* REQUIREMENT
Pictures stay out of this copy, which runs from the first line of the material through the line containing "39: (542, 355, 0.76)".

*** MATERIAL FOR THE TASK ***

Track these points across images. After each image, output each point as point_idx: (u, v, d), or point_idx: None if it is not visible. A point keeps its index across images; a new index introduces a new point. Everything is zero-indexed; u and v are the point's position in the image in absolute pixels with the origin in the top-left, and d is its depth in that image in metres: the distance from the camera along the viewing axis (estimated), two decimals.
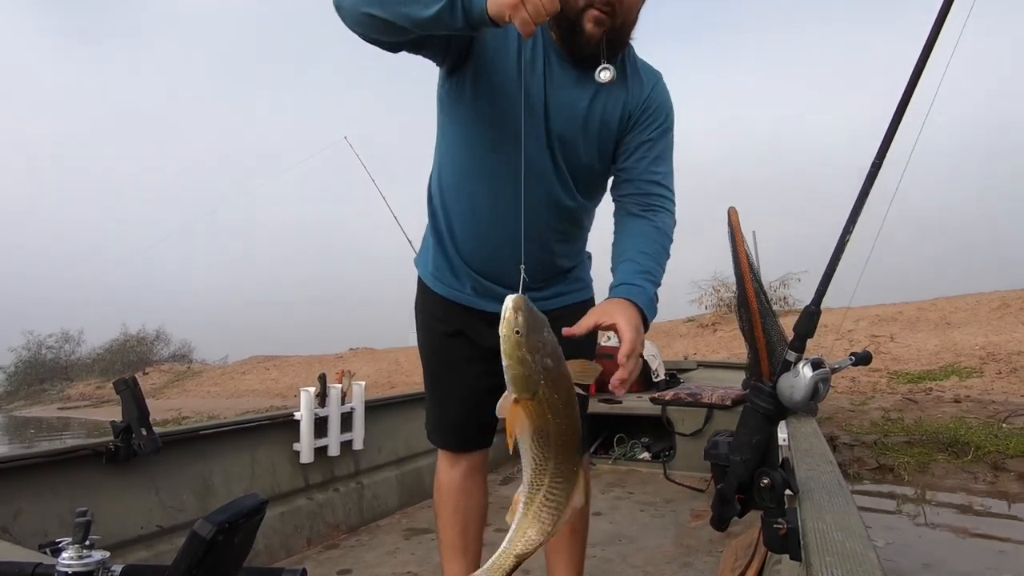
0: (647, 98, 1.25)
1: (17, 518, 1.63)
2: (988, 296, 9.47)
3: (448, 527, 1.49)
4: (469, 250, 1.34)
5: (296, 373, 15.85)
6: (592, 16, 1.11)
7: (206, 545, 0.64)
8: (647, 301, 1.07)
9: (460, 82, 1.20)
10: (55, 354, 25.93)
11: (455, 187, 1.33)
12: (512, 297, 0.78)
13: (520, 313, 0.76)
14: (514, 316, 0.76)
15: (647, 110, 1.25)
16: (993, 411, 4.85)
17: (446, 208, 1.35)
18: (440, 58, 1.18)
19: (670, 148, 1.29)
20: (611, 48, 1.16)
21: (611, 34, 1.14)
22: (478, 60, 1.17)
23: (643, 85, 1.26)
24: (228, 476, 2.22)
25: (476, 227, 1.31)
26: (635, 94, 1.25)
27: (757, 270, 2.84)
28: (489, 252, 1.32)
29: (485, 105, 1.20)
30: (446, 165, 1.34)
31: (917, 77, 1.05)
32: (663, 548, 2.32)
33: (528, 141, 1.17)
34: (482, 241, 1.32)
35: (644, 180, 1.23)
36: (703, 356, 8.61)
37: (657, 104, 1.26)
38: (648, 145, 1.24)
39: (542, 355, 0.76)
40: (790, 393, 1.07)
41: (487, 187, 1.26)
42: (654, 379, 4.27)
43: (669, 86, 1.32)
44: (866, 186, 1.08)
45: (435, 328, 1.44)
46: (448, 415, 1.47)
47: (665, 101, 1.28)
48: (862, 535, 0.91)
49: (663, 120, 1.26)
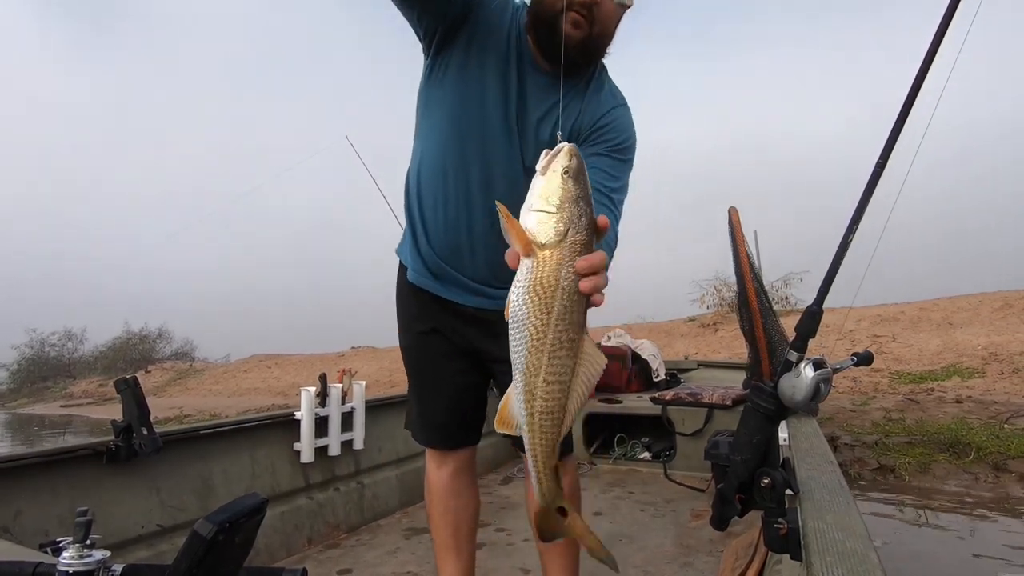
0: (599, 119, 1.26)
1: (18, 518, 1.63)
2: (990, 296, 9.46)
3: (440, 528, 1.50)
4: (439, 240, 1.36)
5: (297, 372, 15.88)
6: (571, 18, 1.12)
7: (207, 545, 0.64)
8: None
9: (444, 64, 1.23)
10: (58, 352, 26.03)
11: (428, 178, 1.34)
12: (567, 144, 0.70)
13: (574, 157, 0.69)
14: (568, 157, 0.68)
15: (598, 129, 1.25)
16: (995, 412, 4.84)
17: (420, 198, 1.37)
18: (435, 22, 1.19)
19: (625, 169, 1.27)
20: (584, 55, 1.18)
21: (588, 41, 1.15)
22: (464, 45, 1.20)
23: (600, 106, 1.26)
24: (229, 476, 2.23)
25: (445, 219, 1.33)
26: (589, 112, 1.26)
27: (758, 270, 2.84)
28: (456, 243, 1.34)
29: (461, 93, 1.23)
30: (420, 158, 1.36)
31: (922, 77, 1.05)
32: (663, 548, 2.31)
33: (497, 136, 1.21)
34: (450, 232, 1.34)
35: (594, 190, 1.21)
36: (704, 356, 8.61)
37: (610, 125, 1.26)
38: (600, 159, 1.23)
39: (583, 206, 0.68)
40: (791, 393, 1.07)
41: (456, 180, 1.29)
42: (654, 379, 4.27)
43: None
44: (870, 186, 1.08)
45: (412, 327, 1.47)
46: (430, 413, 1.48)
47: (623, 124, 1.28)
48: (863, 535, 0.91)
49: (620, 141, 1.26)
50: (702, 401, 3.38)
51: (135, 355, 23.77)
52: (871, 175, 1.08)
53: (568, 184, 0.67)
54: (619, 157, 1.26)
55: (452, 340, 1.42)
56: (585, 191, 0.69)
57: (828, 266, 1.11)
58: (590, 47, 1.17)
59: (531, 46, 1.22)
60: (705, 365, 5.51)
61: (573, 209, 0.68)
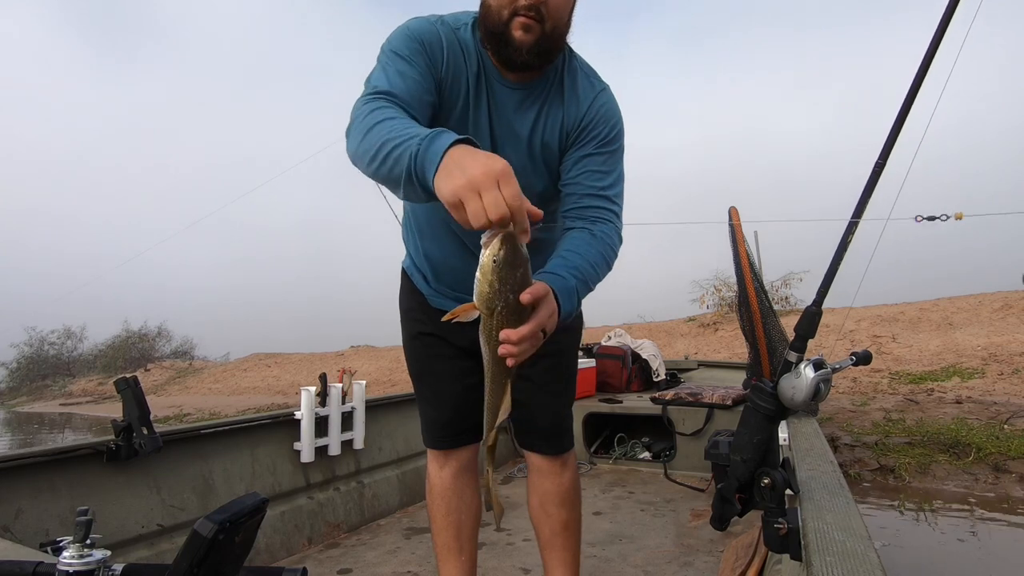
0: (584, 114, 1.23)
1: (18, 517, 1.63)
2: (990, 296, 9.46)
3: (442, 529, 1.50)
4: (441, 275, 1.41)
5: (297, 371, 15.87)
6: (519, 23, 1.09)
7: (207, 544, 0.64)
8: (565, 290, 1.02)
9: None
10: (57, 350, 25.96)
11: (421, 216, 1.39)
12: (506, 231, 0.80)
13: (504, 247, 0.80)
14: (498, 246, 0.80)
15: (586, 126, 1.23)
16: (995, 412, 4.84)
17: (417, 230, 1.42)
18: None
19: (615, 159, 1.25)
20: (544, 55, 1.14)
21: (542, 41, 1.11)
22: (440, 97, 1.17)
23: (579, 101, 1.23)
24: (229, 475, 2.23)
25: (441, 253, 1.37)
26: (571, 112, 1.23)
27: (758, 270, 2.84)
28: (447, 271, 1.39)
29: None
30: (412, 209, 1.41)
31: (921, 77, 1.05)
32: (663, 548, 2.31)
33: None
34: (444, 261, 1.38)
35: (586, 195, 1.20)
36: (704, 356, 8.62)
37: (596, 118, 1.23)
38: (588, 160, 1.21)
39: (508, 289, 0.83)
40: (791, 393, 1.08)
41: (445, 223, 1.31)
42: (655, 379, 4.27)
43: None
44: (869, 186, 1.08)
45: (413, 328, 1.48)
46: (433, 413, 1.49)
47: (606, 114, 1.25)
48: (863, 535, 0.91)
49: (606, 133, 1.23)
50: (702, 401, 3.38)
51: (134, 354, 23.73)
52: (870, 175, 1.08)
53: (498, 271, 0.81)
54: (608, 150, 1.23)
55: (451, 341, 1.42)
56: (512, 274, 0.83)
57: (827, 266, 1.12)
58: (546, 47, 1.13)
59: (492, 61, 1.19)
60: (705, 365, 5.51)
61: (501, 288, 0.83)
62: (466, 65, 1.18)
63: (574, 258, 1.09)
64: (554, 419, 1.46)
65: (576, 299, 1.05)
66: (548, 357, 1.43)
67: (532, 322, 0.86)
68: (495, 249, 0.81)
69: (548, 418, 1.45)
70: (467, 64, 1.18)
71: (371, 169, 0.94)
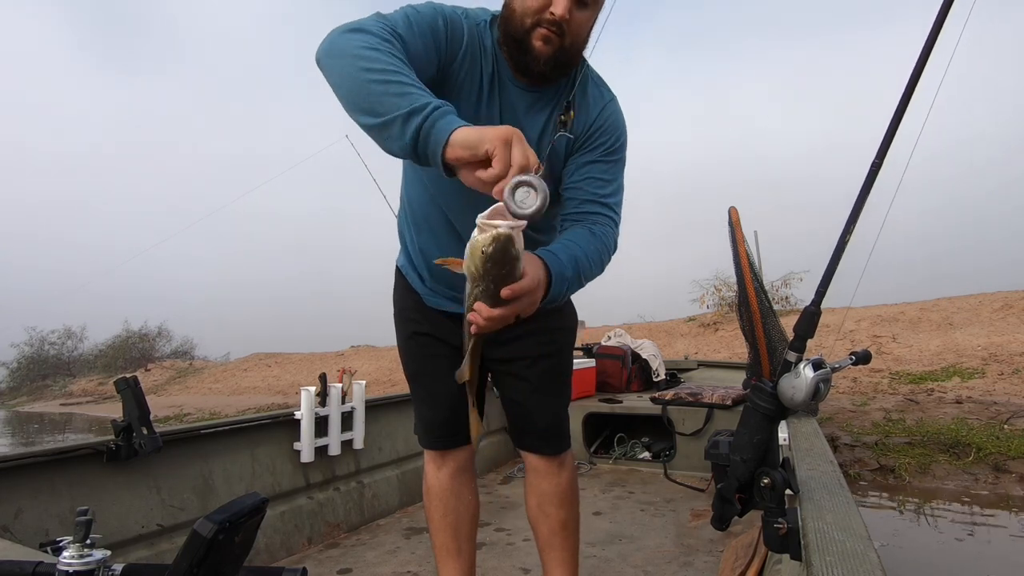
0: (592, 122, 1.25)
1: (18, 517, 1.63)
2: (991, 296, 9.46)
3: (440, 530, 1.50)
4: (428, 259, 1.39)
5: (297, 370, 15.87)
6: (540, 34, 1.10)
7: (207, 544, 0.64)
8: (561, 278, 1.02)
9: None
10: (57, 350, 25.94)
11: (419, 211, 1.38)
12: (502, 228, 0.84)
13: (496, 244, 0.84)
14: (490, 241, 0.84)
15: (592, 135, 1.25)
16: (995, 412, 4.85)
17: (414, 225, 1.40)
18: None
19: (617, 169, 1.27)
20: (560, 68, 1.16)
21: (560, 54, 1.13)
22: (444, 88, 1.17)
23: (589, 110, 1.26)
24: (229, 475, 2.23)
25: (438, 250, 1.36)
26: (580, 120, 1.25)
27: (758, 269, 2.84)
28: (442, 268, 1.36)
29: None
30: (410, 190, 1.39)
31: (918, 75, 1.05)
32: (663, 548, 2.32)
33: None
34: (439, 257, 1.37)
35: (587, 200, 1.21)
36: (704, 356, 8.62)
37: (603, 127, 1.25)
38: (591, 167, 1.23)
39: (490, 279, 0.88)
40: (791, 393, 1.07)
41: (444, 218, 1.31)
42: (654, 379, 4.27)
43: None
44: (866, 185, 1.08)
45: (408, 328, 1.48)
46: (429, 413, 1.49)
47: (613, 124, 1.27)
48: (863, 535, 0.91)
49: (611, 143, 1.25)
50: (702, 401, 3.38)
51: (135, 353, 23.71)
52: (867, 175, 1.08)
53: (484, 262, 0.86)
54: (612, 159, 1.25)
55: (446, 341, 1.42)
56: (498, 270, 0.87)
57: (826, 266, 1.11)
58: (563, 60, 1.15)
59: (507, 61, 1.19)
60: (705, 365, 5.51)
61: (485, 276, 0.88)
62: (482, 62, 1.19)
63: (575, 249, 1.09)
64: (552, 419, 1.47)
65: (566, 290, 1.06)
66: (547, 358, 1.44)
67: (507, 308, 0.90)
68: (487, 242, 0.84)
69: (545, 419, 1.46)
70: (483, 62, 1.19)
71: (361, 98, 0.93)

***

* EXERCISE SOLUTION
Track these points across images. After each image, output each point as point_idx: (u, v, d), or point_idx: None if it is not visible. A point keeps its index across images; a new index introduces a new point. Everything is zero-indexed; u and v are the point's position in the image in absolute pixels with the origin in the top-left, and d is its depth in that image in metres: the distance from the camera along the viewing axis (estimated), two decimals.
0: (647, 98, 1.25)
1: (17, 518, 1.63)
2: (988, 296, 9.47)
3: (448, 527, 1.49)
4: (469, 250, 1.34)
5: (296, 373, 15.85)
6: (592, 16, 1.11)
7: (206, 545, 0.64)
8: (647, 301, 1.07)
9: (460, 82, 1.20)
10: (55, 354, 25.93)
11: (455, 187, 1.33)
12: (512, 297, 0.78)
13: (520, 313, 0.76)
14: (514, 316, 0.76)
15: (647, 110, 1.25)
16: (993, 411, 4.85)
17: (446, 208, 1.35)
18: (440, 58, 1.18)
19: (670, 148, 1.29)
20: (611, 48, 1.16)
21: (611, 34, 1.14)
22: (478, 60, 1.17)
23: (643, 85, 1.26)
24: (228, 476, 2.22)
25: (476, 227, 1.31)
26: (635, 94, 1.25)
27: (757, 270, 2.84)
28: (489, 252, 1.32)
29: (485, 105, 1.20)
30: (446, 165, 1.34)
31: (917, 77, 1.05)
32: (663, 548, 2.32)
33: (528, 141, 1.17)
34: (482, 241, 1.32)
35: (644, 180, 1.23)
36: (703, 356, 8.61)
37: (657, 104, 1.26)
38: (648, 145, 1.24)
39: (542, 355, 0.76)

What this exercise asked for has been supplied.